About this exercise: Retype only what runs from the beginning of the data through the line with "input [bw-1:0] a3; // unsigned activation"; please omit the pictures and keep every line exact.

Data extracts:

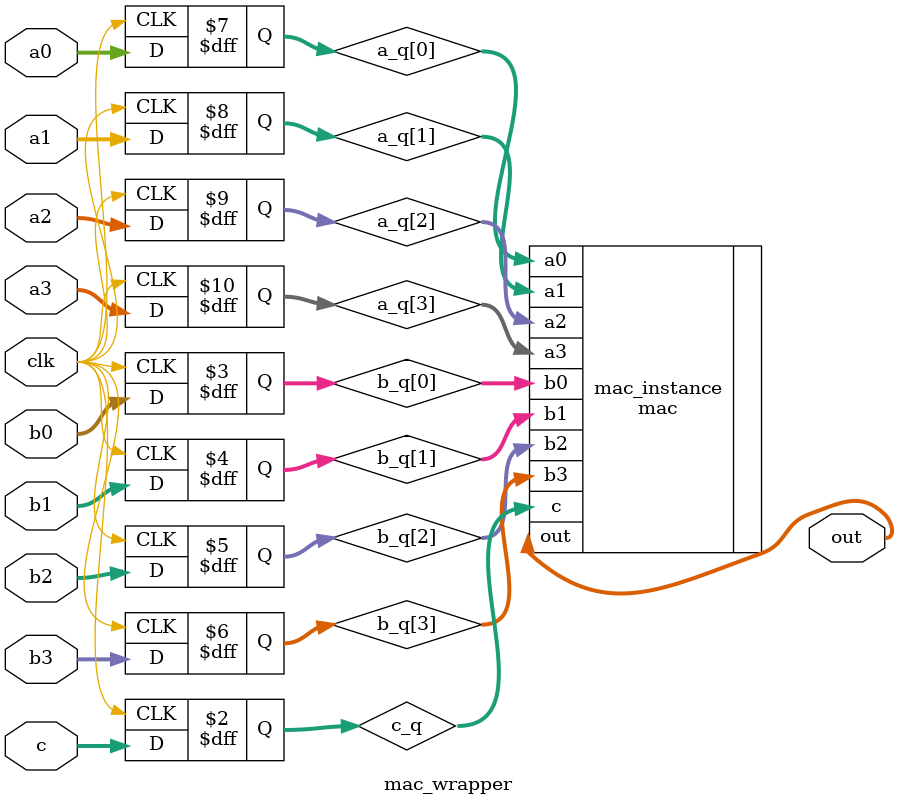
<source format=v>
module mac_wrapper (clk, out, a0, a1, a2, a3, b0, b1, b2, b3, c);

parameter bw = 4;
parameter psum_bw = 16;

output [psum_bw-1:0] out;
input [bw-1:0] a0; // unsigned activation
input [bw-1:0] a1; // unsigned activation
input [bw-1:0] a2; // unsigned activation
input [bw-1:0] a3; // unsigned activation

input signed [bw-1:0] b0; // signed weight
input signed [bw-1:0] b1; // signed weight
input signed [bw-1:0] b2; // signed weight
input signed [bw-1:0] b3; // signed weight
input  [psum_bw-1:0] c;
input  clk;

reg    [bw-1:0] a_q[3:0];
reg    [bw-1:0] b_q[3:0];
reg    [psum_bw-1:0] c_q;

mac #(.bw(bw), .psum_bw(psum_bw)) mac_instance (
        .a0(a_q[0]), 
        .a1(a_q[1]),
        .a2(a_q[2]),
        .a3(a_q[3]),
        .b0(b_q[0]),
        .b1(b_q[1]),
        .b2(b_q[2]),
        .b3(b_q[3]),
        .c(c_q),
	.out(out)
); 

always @ (posedge clk) begin
        b_q[0]  <= b0;
        b_q[1]  <= b1;
        b_q[2]  <= b2;
        b_q[3]  <= b3;
        a_q[0]  <= a0;
        a_q[1]  <= a1;
        a_q[2]  <= a2;
        a_q[3]  <= a3;
        c_q  <= c;
end

endmodule

</source>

Your solution:
<source format=v>
module mac_wrapper (clk, out, a0, a1, a2, a3, b0, b1, b2, b3, c);

parameter bw = 4;
parameter psum_bw = 16;

output [psum_bw-1:0] out;
input [bw-1:0] a0; // unsigned activation
input [bw-1:0] a1; // unsigned activation
input [bw-1:0] a2; // unsigned activation
input [bw-1:0] a3; // unsigned activation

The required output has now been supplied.